Anna Margaret Hollyman and Nathan Williams in the 2013 film WHITE REINDEER
Jeff gives Suzanne an excuse to buy Hawaiian
Christmas CDs.
Washington, D.C.-area real estate agent Suzanne Barrington (Anna Margaret Hollyman) loves Christmas in a way only a woman with the middle name Noel can. And at the start of White Reindeer, Suzanne’s Christmas is set to be an especially merry one: she sells a house in her neighborhood to a charming young couple, George and Patti (Joe Swanberg and Lydia Hyslop), then, after a pre-dinner fuck, her TV weatherman husband Jeff (Nathan Williams) surprises Suzanne with the news that he got a job at a station in Hawaii.

But Suzanne’s dreams of a holiday luau end abruptly when she returns home from Christmas shopping to discover her home ransacked and her husband’s brains splattered across the floor. She’s still in the early stages of grief when one of her husband’s colleagues, wracked with guilt, reveals that Jeff was having an affair with a stripper named Autumn, who worked at a club near the TV station.

Laura Lemar-Goldsboro in the 2013 film WHITE REINDEER
Autumn meets her lover’s widow.
Suzanne goes to the club confront Autumn (Laura Lemar-Goldsboro in her only film role), except their interaction isn’t confrontational. Suzanne is more curious about the other woman than angry with her. Suzanne is quickly bonds with Jeff’s lover, joining her and the other strippers for coke-fueled nights clubbing and going on shoplifting sprees at Macy’s during the day. They even get close enough for Autumn to share her real name: “Autumn is my stripper name. My real name is Fantasia.”

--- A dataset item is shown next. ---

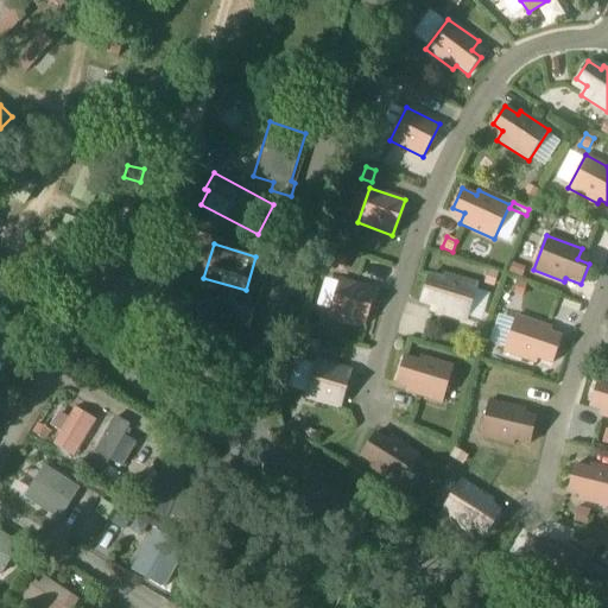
[(336,254),(333,268),(343,272),(347,258),(336,254)]
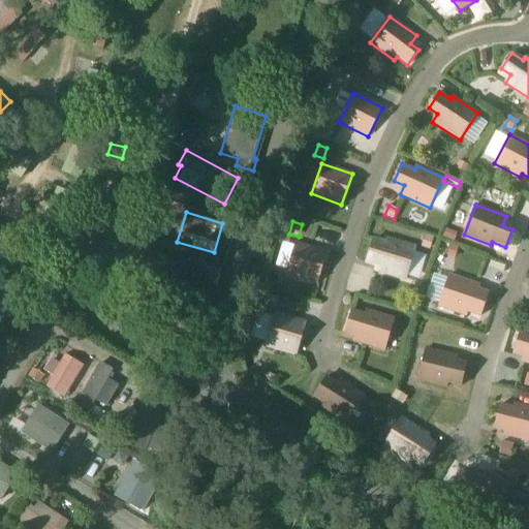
[(430,250),(435,238),(426,235),(421,247),(430,250)]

A scene from the 2013 film WHITE REINDEER
The high holidays.
Partying with strippers isn’t Suzanne’s only diversion from her grief. She spends thousands of dollars shopping online. She also angles for an invite to George and Patti’s housewarming party and attends even after she learns it’s not your typical holiday soiree.

A still from the 2013 movie WHITE REINDEER.
Unless you’re Thomas Middleditch.
Though she’s game, sex with strangers isn’t as much fun as Suzanne hoped it would be. I’ve never been to a swingers’ party, but I suspect White Reindeer’s portrayal, which includes guests standing naked around the kitchen discussing one of their children’s struggles with little league, is closer to the unsexy reality.

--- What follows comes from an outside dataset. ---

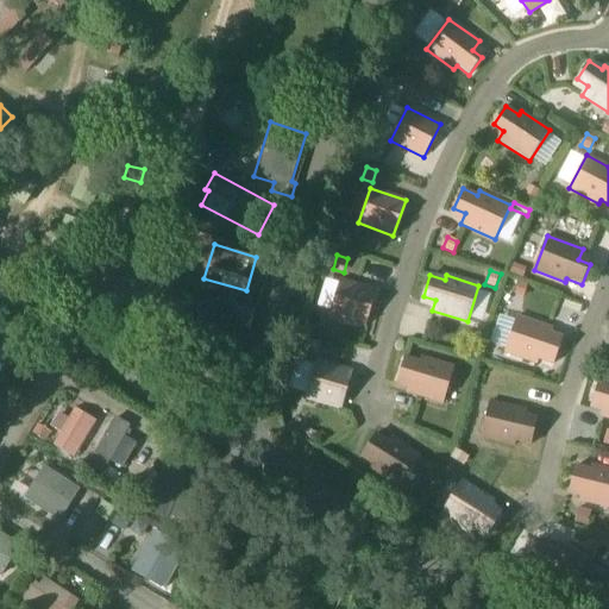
[(365,326),(376,290),(340,280),(330,315),(365,326)]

A still from the 2013 film WHITE REINDEER
The party always ends up in the kitchen.
But getting pounded by George while blowing a roly-poly guy with erection issues isn’t Suzanne’s rock bottom. No, what sends Suzanne crashing back to earth is discovering her credit cards are maxed out from her indiscriminate spending.

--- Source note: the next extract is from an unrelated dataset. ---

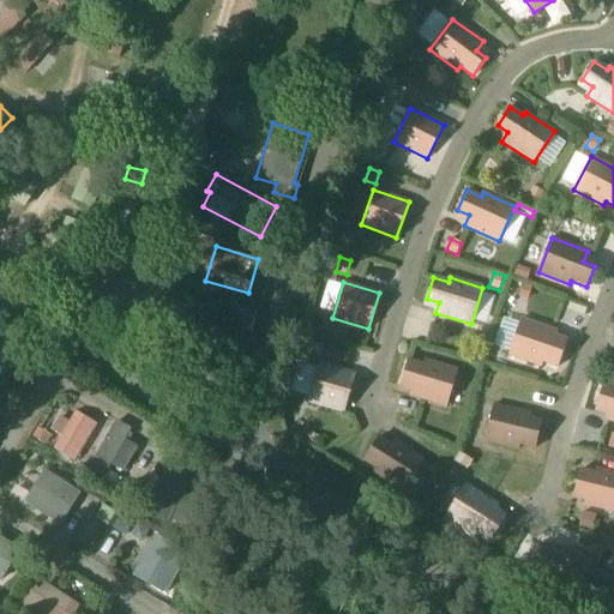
[(523,283),(518,296),(528,300),(533,287),(523,283)]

A still from the 2013 Christmas comedy WHITE REINDEER
Though a few other things happen on the way down.
Hollyman is perfect as Suzanne, portraying her character with the right mix of optimism, despair and cluelessness one would expect from an upper-middle class white woman whose world is crashing down around her. Likewise, Lemar-Goldsboro’s Autumn/Fantasia is quietly tough, a woman who has dealt with enough shit by her early twenties that she’s unfazed by whatever shitstorm comes her way. The two actresses play well off each other, both deadpan but far from wooden. 
A still from the 2013 film WHITE REINDEER
Suzanne is determined to have the best Christmas
money can buy.
White Reindeer is, as far as I’m concerned, a holiday classic. It fits neatly in the empty space left when I had to banish The Ref to the same purgatory where all the other Kevin Spacey movies I’ve enjoyed now reside. White Reindeer is a bit rough around the edges due to its limited budget, and some of its humor can be a bit cringey (Suzanne to Autumn/Fantasia’s mother: “Oh, you look pretty healthy for somebody on disability”), as well as kind of juvenile (Suzanne sniffing her own fart), but it always had me laughing. Given the past couple of years, I found it much easier to relate to Suzanne processing her grief in unhealthy ways than Peter’s deciding which hot man he wanted to be his boyfriend. I’m all for holiday escapism, but maybe next year Netflix could give us something we could watch with Familinstead of with our families.